▶ Assignment: All lines containing the string "that" must be copied from the entries.

▶ Information shown:
Start of Block
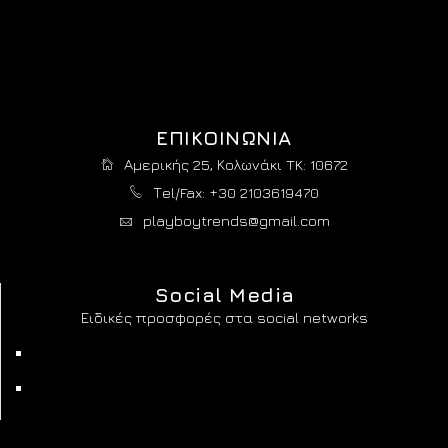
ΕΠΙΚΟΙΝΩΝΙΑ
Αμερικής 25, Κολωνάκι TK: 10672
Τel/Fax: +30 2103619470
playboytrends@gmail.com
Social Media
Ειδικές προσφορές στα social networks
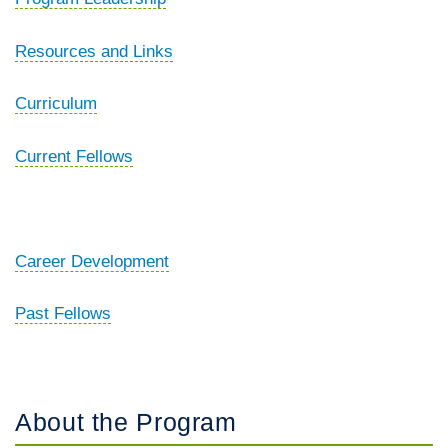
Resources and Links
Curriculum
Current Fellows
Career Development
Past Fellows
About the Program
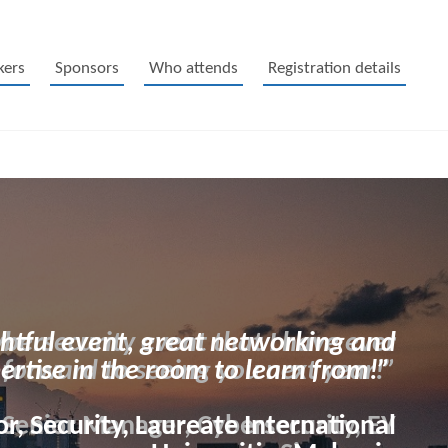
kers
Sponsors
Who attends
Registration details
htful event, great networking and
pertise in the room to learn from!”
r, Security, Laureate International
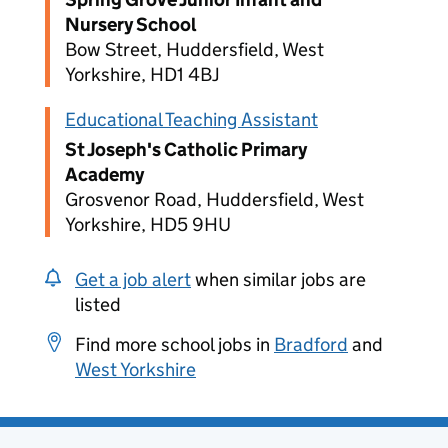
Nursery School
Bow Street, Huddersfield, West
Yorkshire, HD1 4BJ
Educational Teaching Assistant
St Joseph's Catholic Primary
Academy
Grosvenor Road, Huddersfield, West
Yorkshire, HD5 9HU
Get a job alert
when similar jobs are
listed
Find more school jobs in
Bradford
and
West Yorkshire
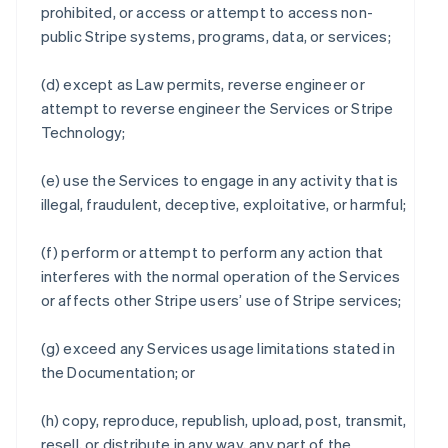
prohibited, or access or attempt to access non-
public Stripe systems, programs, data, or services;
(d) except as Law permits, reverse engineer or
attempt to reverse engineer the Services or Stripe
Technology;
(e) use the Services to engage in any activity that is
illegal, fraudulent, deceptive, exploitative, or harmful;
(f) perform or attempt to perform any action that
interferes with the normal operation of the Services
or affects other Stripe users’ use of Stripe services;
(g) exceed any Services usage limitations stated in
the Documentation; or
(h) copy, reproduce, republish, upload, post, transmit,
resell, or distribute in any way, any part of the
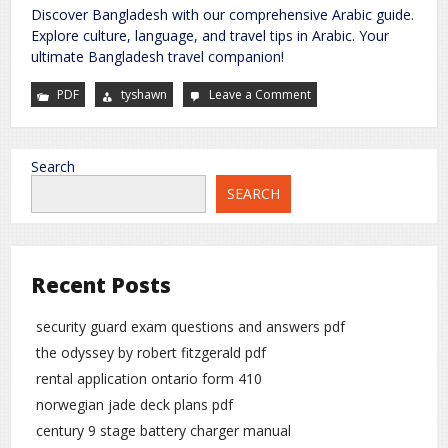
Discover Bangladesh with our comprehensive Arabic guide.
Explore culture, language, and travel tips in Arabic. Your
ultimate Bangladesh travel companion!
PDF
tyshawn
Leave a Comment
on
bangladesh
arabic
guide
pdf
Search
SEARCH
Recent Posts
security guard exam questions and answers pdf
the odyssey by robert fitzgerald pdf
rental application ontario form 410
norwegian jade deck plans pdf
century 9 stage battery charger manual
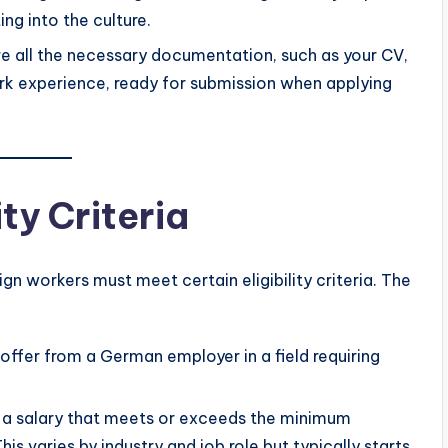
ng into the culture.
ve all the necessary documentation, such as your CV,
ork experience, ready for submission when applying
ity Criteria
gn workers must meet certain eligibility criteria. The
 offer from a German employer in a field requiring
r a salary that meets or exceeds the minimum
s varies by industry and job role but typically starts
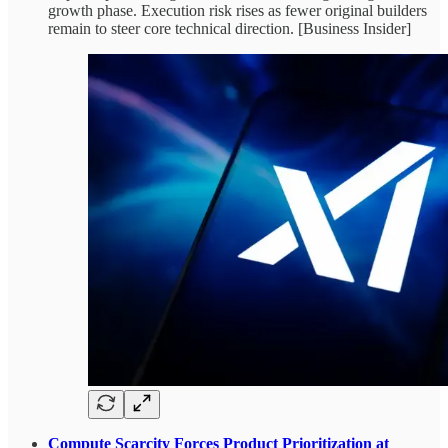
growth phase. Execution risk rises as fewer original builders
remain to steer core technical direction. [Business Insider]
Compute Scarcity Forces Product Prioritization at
End of Block
Start of Block
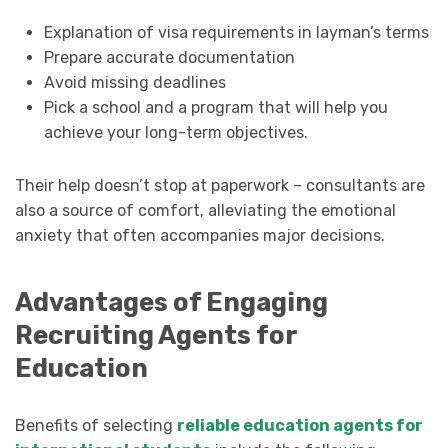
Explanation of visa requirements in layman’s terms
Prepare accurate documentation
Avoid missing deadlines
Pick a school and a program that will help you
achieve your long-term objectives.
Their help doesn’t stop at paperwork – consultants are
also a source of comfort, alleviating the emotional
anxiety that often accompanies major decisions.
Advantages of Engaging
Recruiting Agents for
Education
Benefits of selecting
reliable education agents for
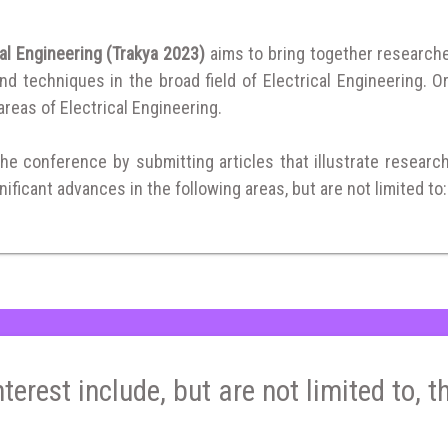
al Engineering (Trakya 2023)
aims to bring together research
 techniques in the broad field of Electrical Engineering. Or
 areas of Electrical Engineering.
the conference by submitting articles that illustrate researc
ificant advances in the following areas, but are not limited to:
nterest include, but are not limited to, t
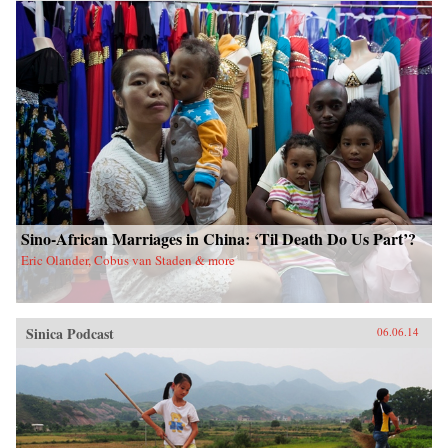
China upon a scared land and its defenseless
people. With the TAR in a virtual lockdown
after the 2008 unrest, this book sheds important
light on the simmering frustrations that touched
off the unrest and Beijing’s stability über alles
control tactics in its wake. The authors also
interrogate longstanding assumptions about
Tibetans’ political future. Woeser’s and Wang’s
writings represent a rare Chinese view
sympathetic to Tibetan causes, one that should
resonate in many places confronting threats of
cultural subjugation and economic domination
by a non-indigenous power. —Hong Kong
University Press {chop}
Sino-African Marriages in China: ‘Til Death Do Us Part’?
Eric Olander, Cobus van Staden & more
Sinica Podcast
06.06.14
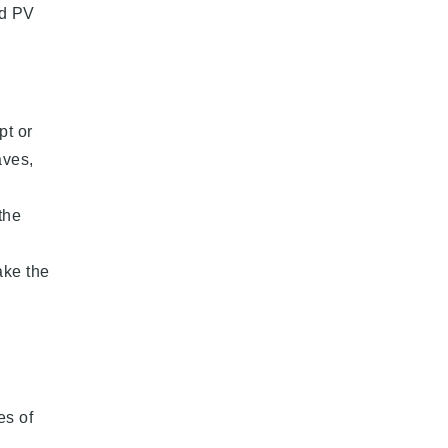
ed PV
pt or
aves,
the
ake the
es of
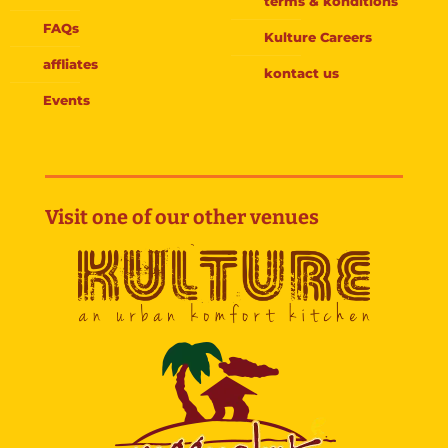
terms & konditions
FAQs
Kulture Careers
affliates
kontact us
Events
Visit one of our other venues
End of Block
▶ Task response:
(e) use the Services to engage in any activity that is
(f) perform or attempt to perform any action that
r a salary that meets or exceeds the minimum
Pick a school and a program that will help you
anxiety that often accompanies major decisions.
the conference by submitting articles that illustrate researc
light on the simmering frustrations that touched
sympathetic to Tibetan causes, one that should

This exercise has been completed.